If we capture synonyms, description, etc for a TBD prefix term, that's basically creating a private terminology which is already possible in both BELIEF and BEL.bio API, but it's up to the BEL application to manage that private terminology. I'm proposing TBD as a temporary term identifier. It's on the user or the BEL content admin to work on getting the concept into the appropriate ontology. If there is a mis-spelling/typo in the TBD term - then it would not auto-match. I basically want to encourage feeding terms into the public terminologies as much as possible while still supporting private terminologies.

The value of this prefix is to provide a placeholder that can be easily tracked - e.g. generate reports to the user/BEL content admin that X TDB terms are older than 3 months, ... and make it easy to find them and update them. The source content used to generate the BEL Nanopub/TDB term is still there for review so we understand the ground truth behind the TBD term.

Regarding BELScript - I don't see an issue with having a TBD prefix as opposed to no prefix at all. You are already doing this in BELIEF/BELScript by leaving off prefixes for unknown terms if I understand your comment above. It's easier to parse BEL if we use a TBD prefix (or it could be UNK or UNKNOWN - don't really care what the prefix is) so that these BEL entities have the normal structure of CAPS:"?value"?.

wshayes commented 6 years ago

Charlie - thanks for letting me know I killed the Template file. I added it back.

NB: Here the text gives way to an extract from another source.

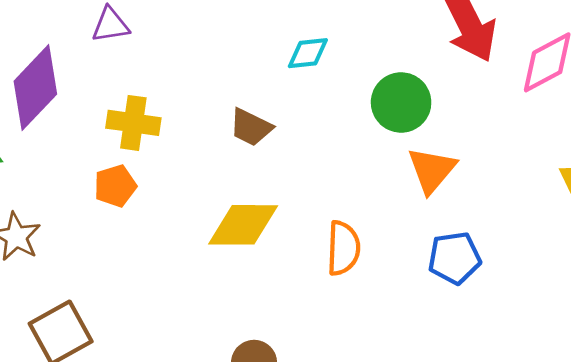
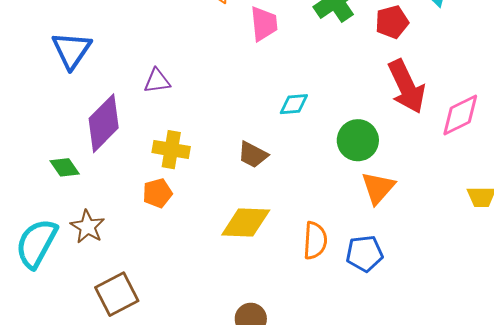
blue pentagon: (454, 258) -> (364, 253), moved

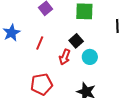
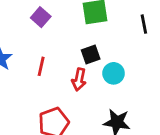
black square: (76, 41) -> (91, 54), turned 32

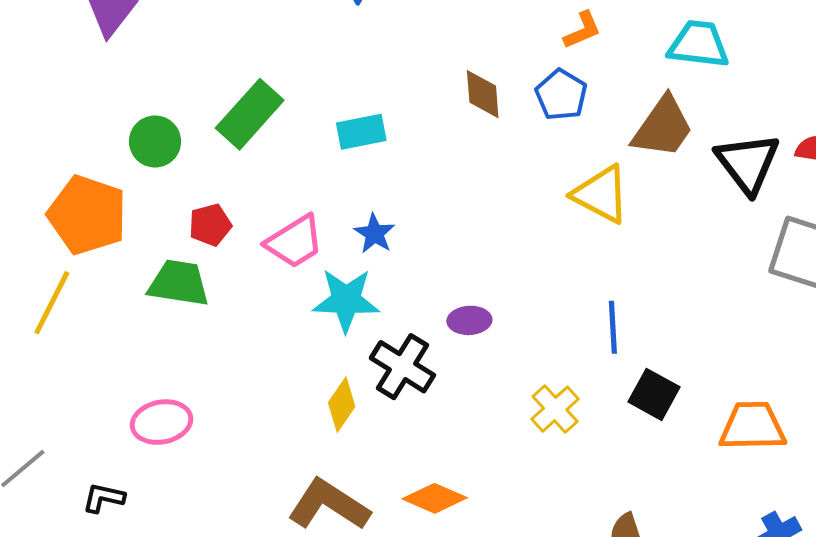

johnbachman commented 6 years ago

Is there a problem with the fact that "TBD" would be a global, rather than local namespace for ungrounded/unmapped terms? So for example suppose I am working in a particular domain where I find that there are a number of important concepts lacking a relevant namespace, so I add those into my document with the namespace with "TBD" as the identifier; now suppose somebody does the same thing, working in another domain. If these BEL documents are merged into a new corpus, now all of the unmapped entities get lumped into the "TBD" namespace, arguably losing the implicit provenance that comes with having been associated with a particular curation/modeling project.

Local namespaces that are generic within an organization (imagine the SCAI:xxxx namespace for entities identified/needed/requested by SCAI curators) might be an alternative here. I'm not necessarily convinced that this is better than TBD, but curious to know others' thoughts.

wshayes commented 6 years ago

This to me is the difference between a global placeholder (TBD) term that should be added to a public ontology vs a private (e.g. SCAI) namespace.

It seemed like it might be a good idea to have a placeholder like this as part of BEL, but I'm gathering that there is a lot of discomfort with the concept as well as some confusion with it. I'm happy to pull this proposal from consideration.

We already manage private terminologies and if the private repository has an equivalence in a public ontology - we can easily convert to the public ontology during de-canonicalization in the BEL.bio API.

wshayes commented 6 years ago

I'm withdrawing this BEP. I'll approve the PR and move BEP2 to the unapproved folder.